• **What is needed**
Search the entries for the word "size" and pull out each line that has it.

• **Data for this exercise**
- - -
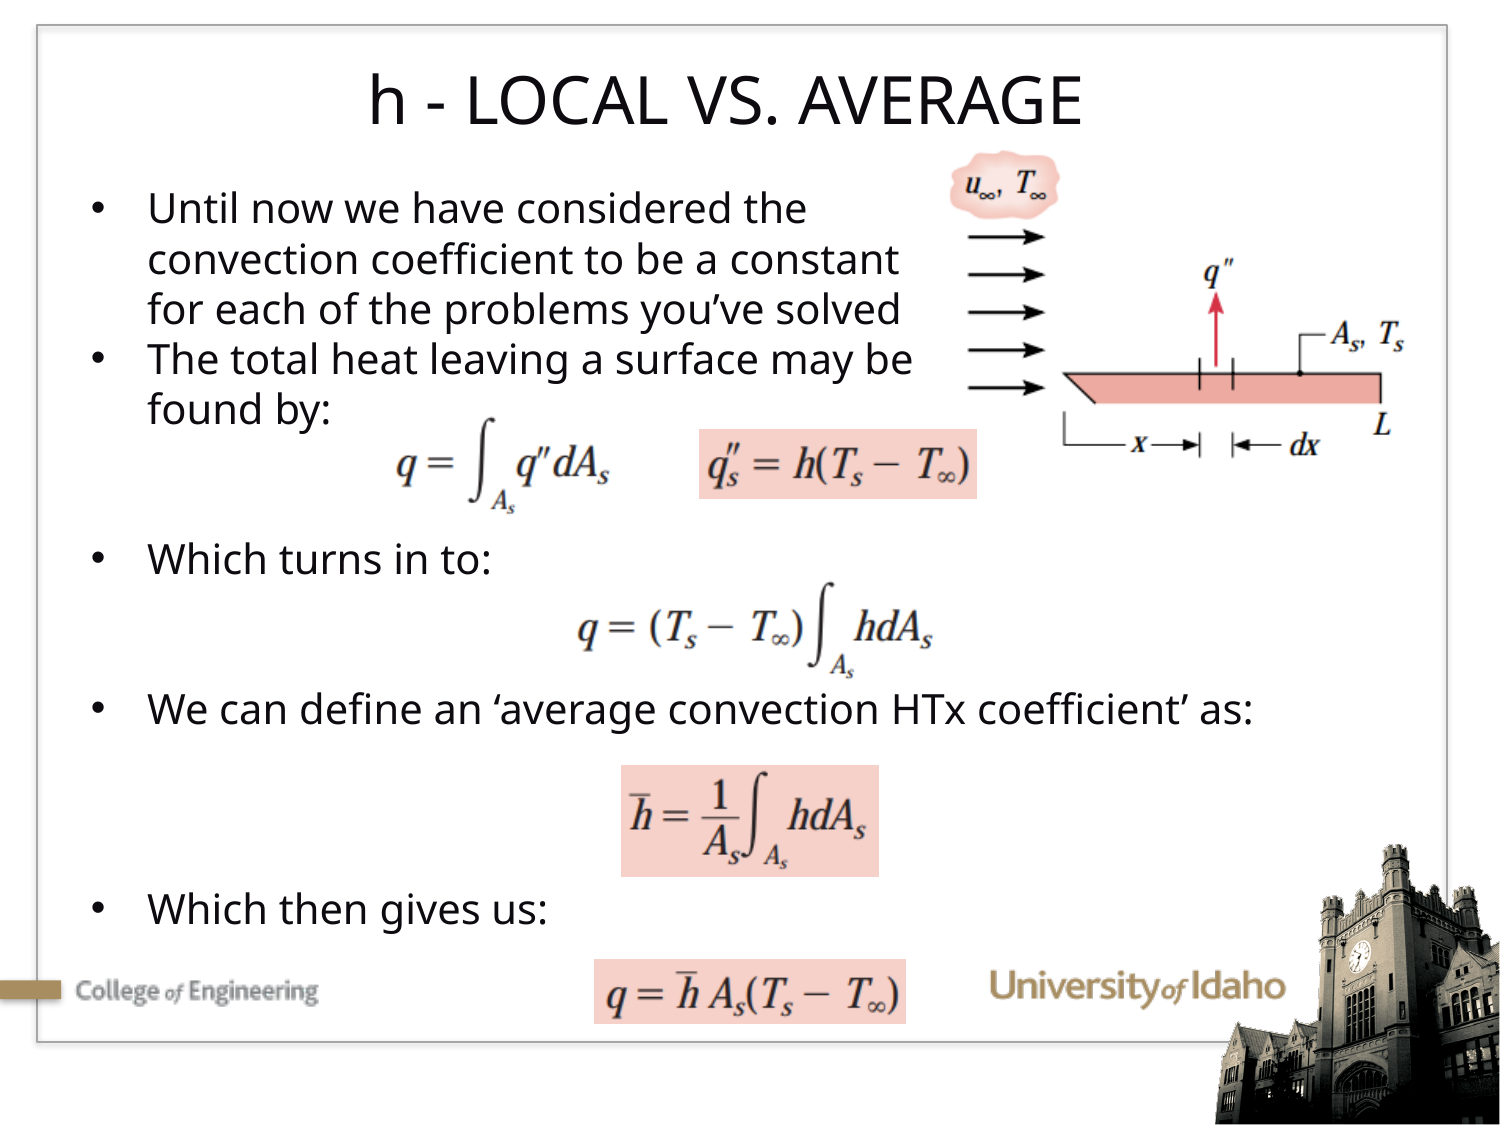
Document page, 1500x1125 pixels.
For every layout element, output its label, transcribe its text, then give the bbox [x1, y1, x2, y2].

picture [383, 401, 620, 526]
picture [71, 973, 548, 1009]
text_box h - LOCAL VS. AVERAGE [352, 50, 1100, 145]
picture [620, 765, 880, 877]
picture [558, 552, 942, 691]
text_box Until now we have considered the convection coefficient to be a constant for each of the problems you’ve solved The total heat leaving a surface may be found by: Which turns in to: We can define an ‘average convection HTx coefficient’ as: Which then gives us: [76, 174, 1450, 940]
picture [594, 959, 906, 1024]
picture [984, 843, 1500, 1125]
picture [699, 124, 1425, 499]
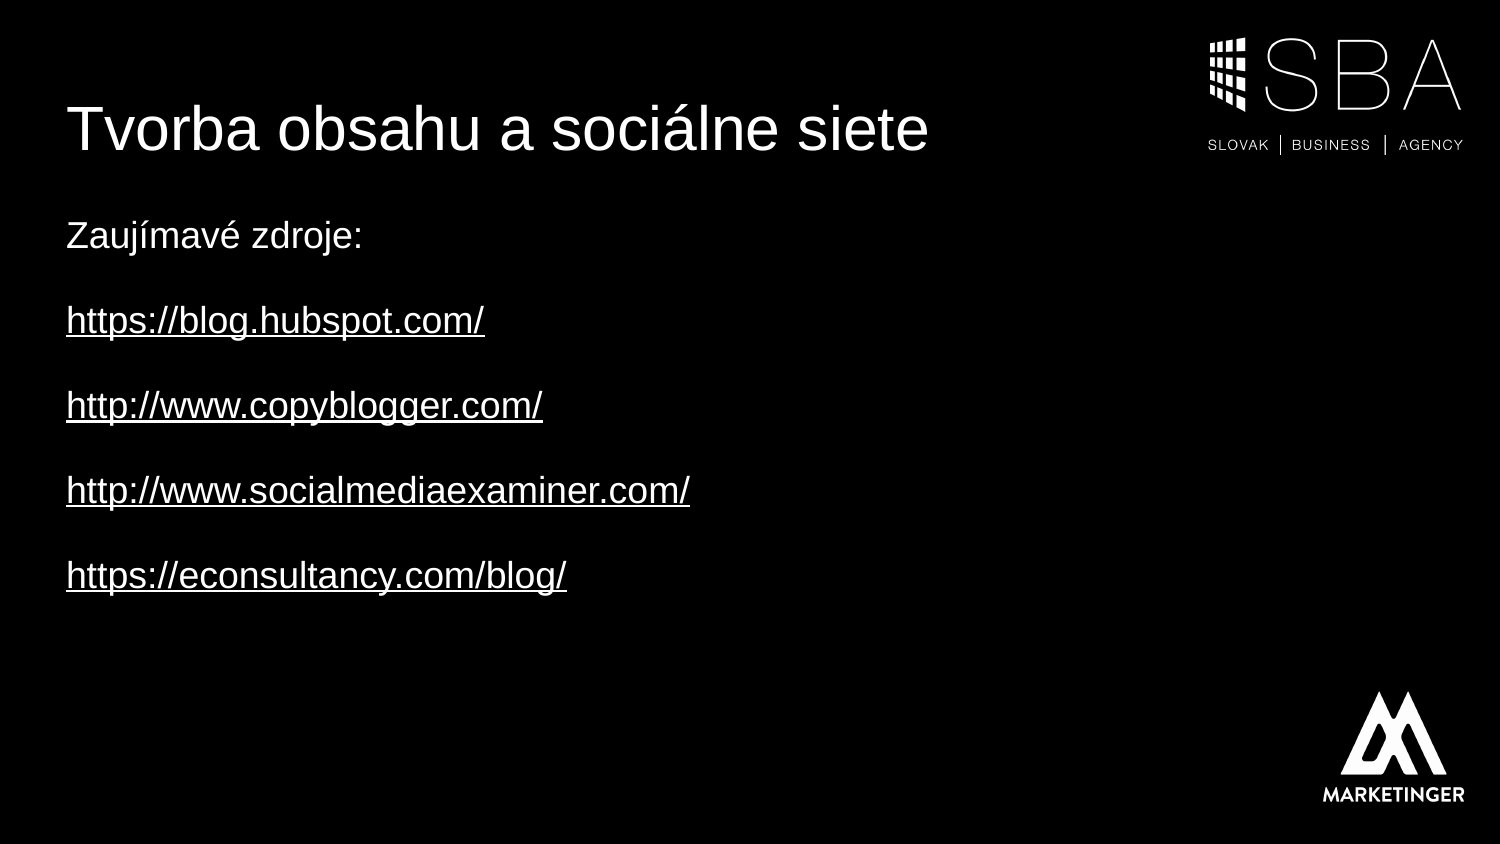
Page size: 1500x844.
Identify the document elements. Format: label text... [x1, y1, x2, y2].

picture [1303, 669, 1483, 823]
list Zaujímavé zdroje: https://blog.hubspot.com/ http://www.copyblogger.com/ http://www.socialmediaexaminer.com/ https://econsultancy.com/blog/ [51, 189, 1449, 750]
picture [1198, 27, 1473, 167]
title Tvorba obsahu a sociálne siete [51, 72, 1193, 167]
- - -
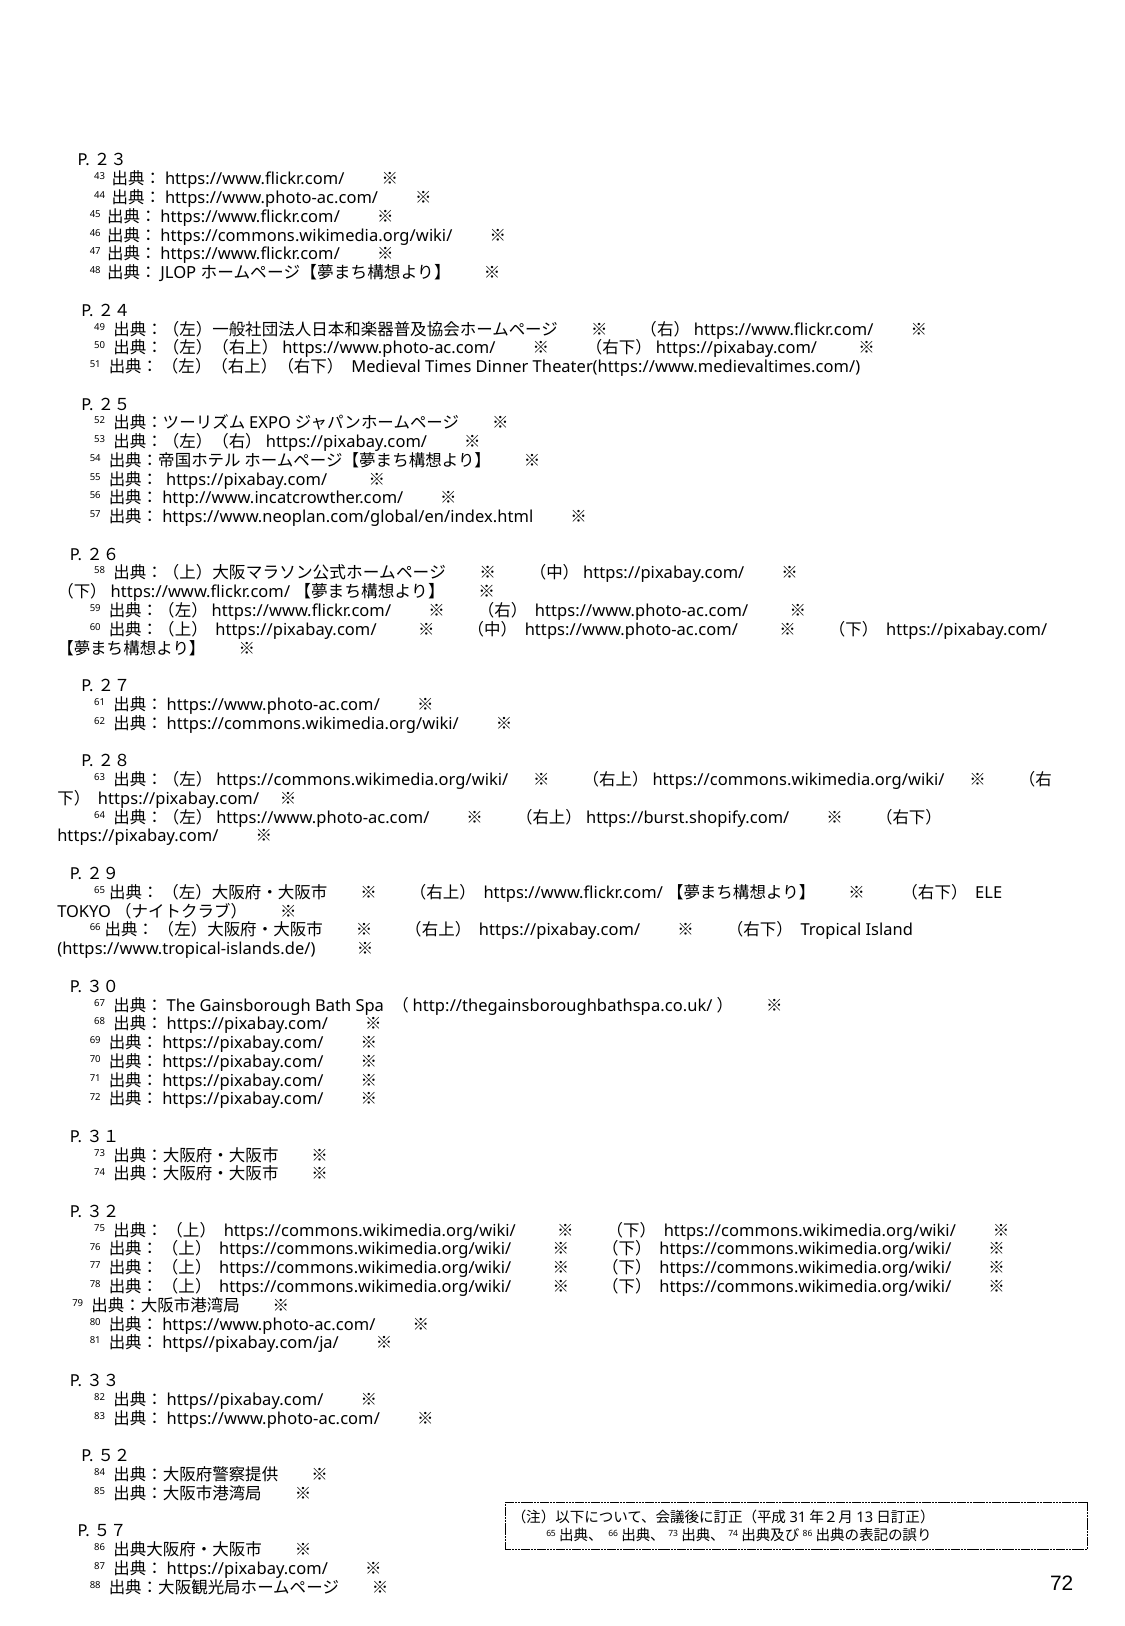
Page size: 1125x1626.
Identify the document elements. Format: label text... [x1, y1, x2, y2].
- - -
• **Answer box**
Page size: 1500x844.
Page size: 1125x1626.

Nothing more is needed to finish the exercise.